Josef Nuyens, owner of Castle Studios, is less sanguine. “I don’t think anything’s going to really change in the end,” he says. “At least, not as far as studio revenues are concerned. My long-term prediction is that many of the studios that are growing by consolidation now are going to break apart five years down the line because they won’t be able to carry the weight that the cost of these new acquisitions brings with them.”

Recording Arts owner Carl Tatz encapsulates a lot of unspoken sentiment when he says, “I’m curious about how the ending to all this comes out. But in a way, I want to know but I don’t want to know.”

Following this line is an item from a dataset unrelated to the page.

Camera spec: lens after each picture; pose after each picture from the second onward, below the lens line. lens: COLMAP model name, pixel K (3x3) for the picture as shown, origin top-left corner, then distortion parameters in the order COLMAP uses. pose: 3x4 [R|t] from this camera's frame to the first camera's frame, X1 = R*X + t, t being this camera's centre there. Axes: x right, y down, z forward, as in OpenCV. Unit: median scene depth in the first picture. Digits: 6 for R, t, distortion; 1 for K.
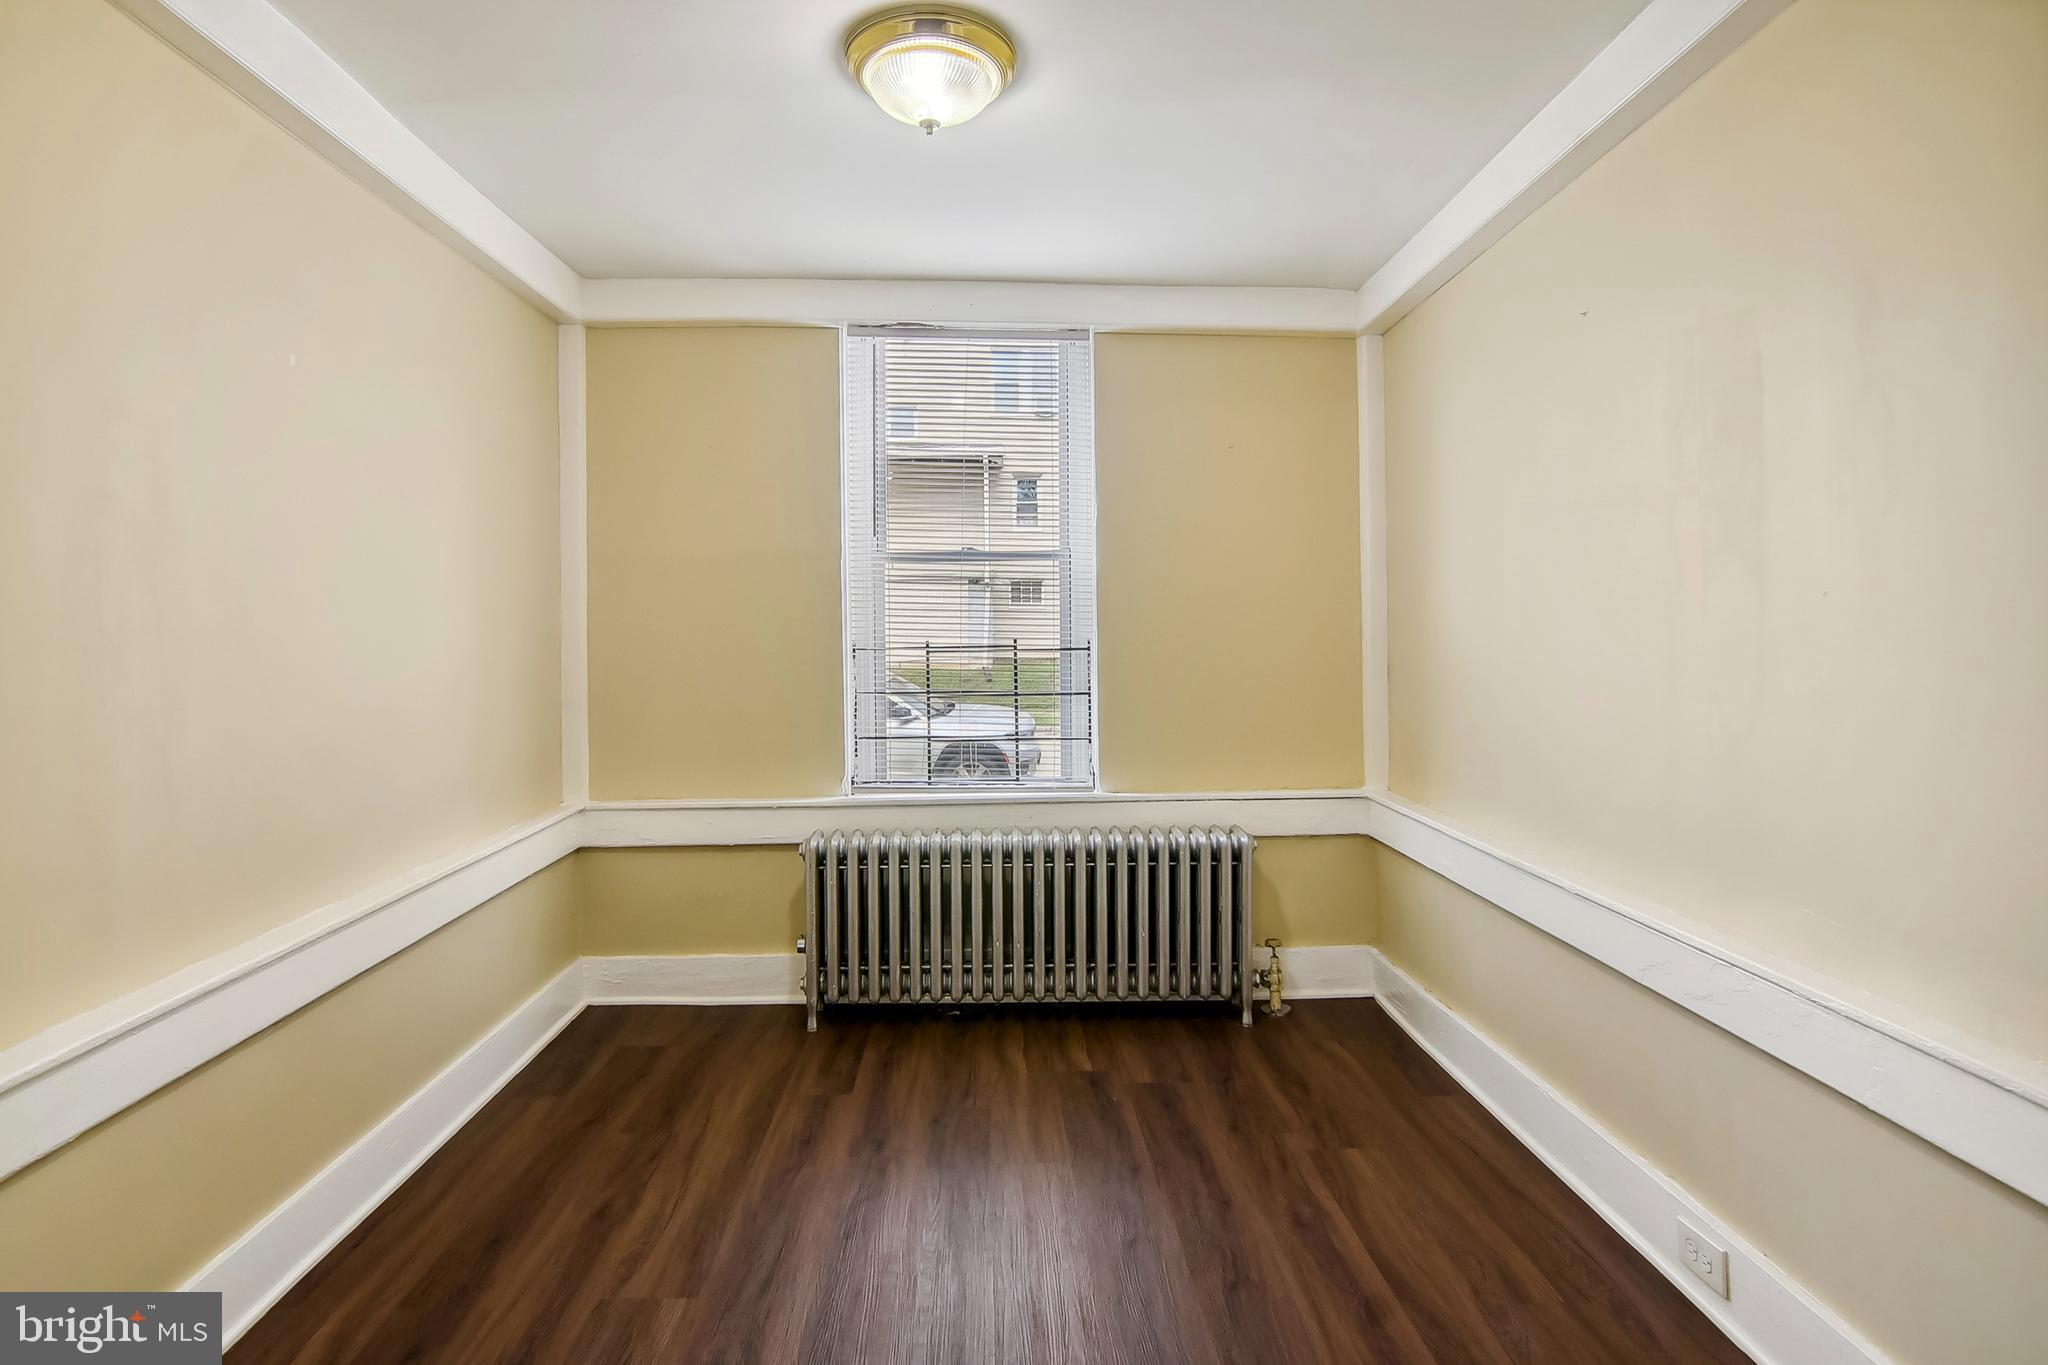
lens RADIAL K [[1043.9, 0, 1017.4], [0, 1043.9, 684.1], [0, 0, 1]] dist [-0.018070, -0.003028]
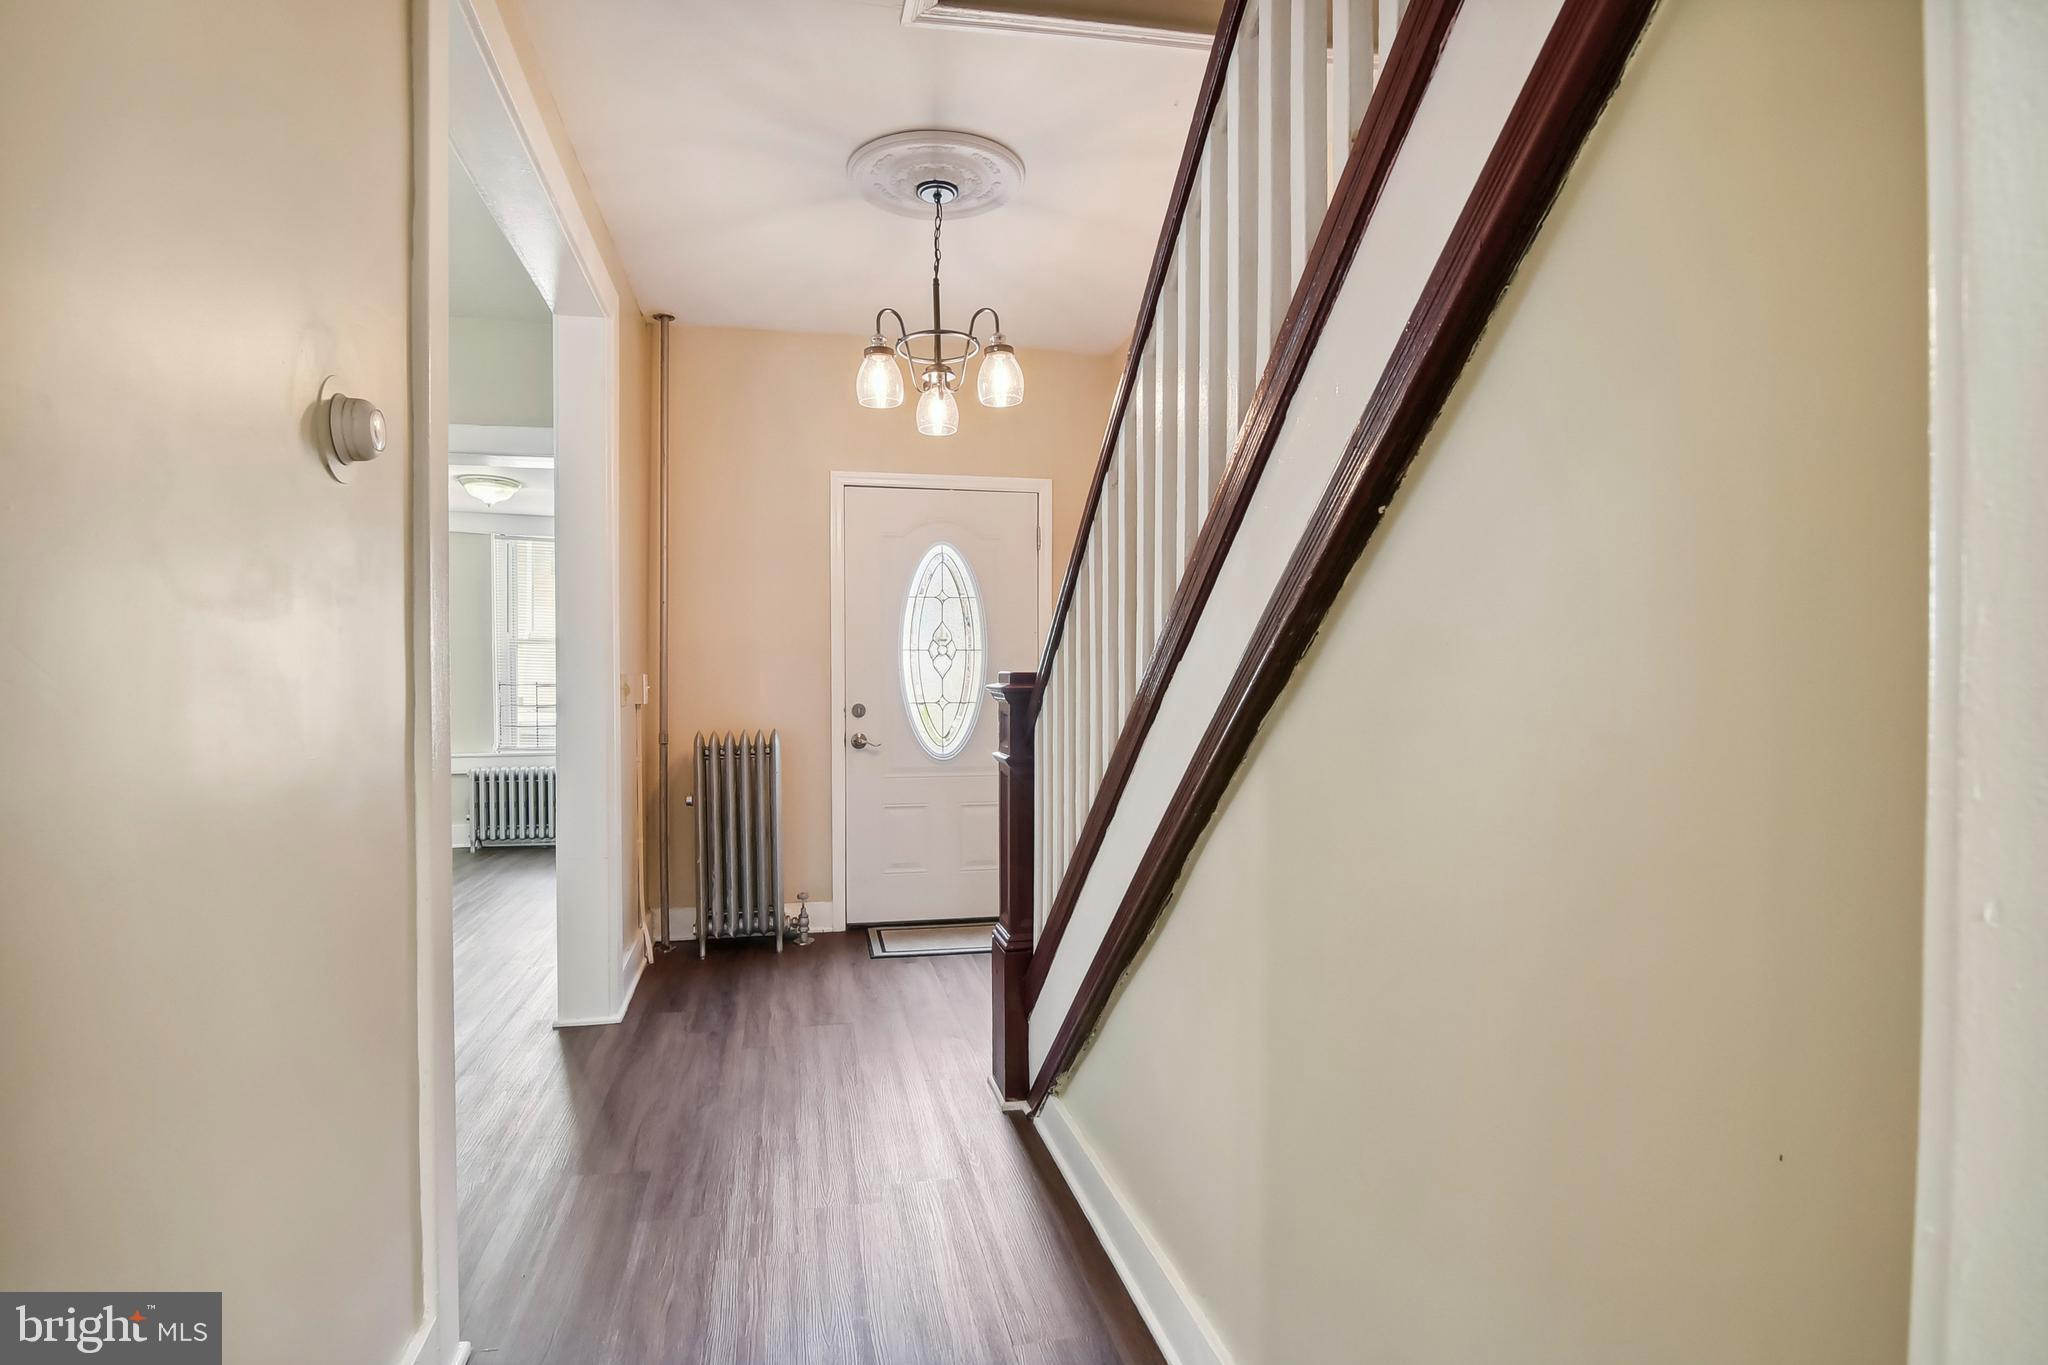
lens RADIAL K [[1043.9, 0, 1031.9], [0, 1043.9, 697.6], [0, 0, 1]] dist [-0.018070, -0.003028]
pose [[0.982541, 0.003397, 0.186017, 0.563206], [-0.005111, 0.999949, 0.008738, -0.033540], [-0.185978, -0.009536, 0.982508, -1.408078]]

Nashville’s experience has definite implications for other markets. Most notable among them at the moment is Miami, which in many ways is now where Nashville was in 1992: on the cusp of having its local music culture intersect with mainstream pop. Records from Ricky Martin, Enrique Iglesias and Jennifer Lopez are doing on the Billboard Hot 100 what Billy Ray Cyrus, Clint Black and Reba did six years earlier. The acquisition of Criteria Studios in Miami by The Hit Factory in New York set in motion a continuing series of studio openings and renovations. Two huge post-production and multimedia service facilities, Power Plant and The Hollywood, have either announced their intentions or actually started to build there.

The similarities between the two markets are striking. But so are the differences. Where Nashville’s music base was dependent upon the success of country, Miami’s Latino music has ready markets throughout the world, and Miami has already evolved into the production and post-production hub for much of that work. (Country tried to project itself globally in the 1990s, but with the exception of a few markets, such as Brazil and Ireland, failed to achieve any notable success.) This doesn’t mean smooth sailing for Miami. As Nashville’s experience indicates, the lag time is long between realizing that a market is hot and opening the doors to a new facility that will service it, yet a market’s time at the top is growing ever shorter. And early entry into a hot market is no guarantee of success, as Masterfonics found out.

The two biggest music recording studio markets, New York and Los Angeles, have thus far not felt the impact of consolidation. (The post-production business in Los Angeles has undergone a radical transformation over the past six months that dwarfs recording-studio consolidation in both facilities and dollar amounts.) In a sense, New York underwent that years ago when the record companies headquartered there, such as RCA and Columbia, began entering their global phases and closing their own recording studios. Los Angeles has seen some turnover, but there are no indications that its studio base is about to change. The city seems to be benefiting from the resurgence of rock music sales and airplay, and L.A. has always been the guitar-god mecca.

But that doesn’t mean things won’t change. Consolidation is an evolutionary business process, one that will likely affect all industries at one time or another. Change is the only constant, and that is something the entertainment industry and the studio business have in spades at the moment.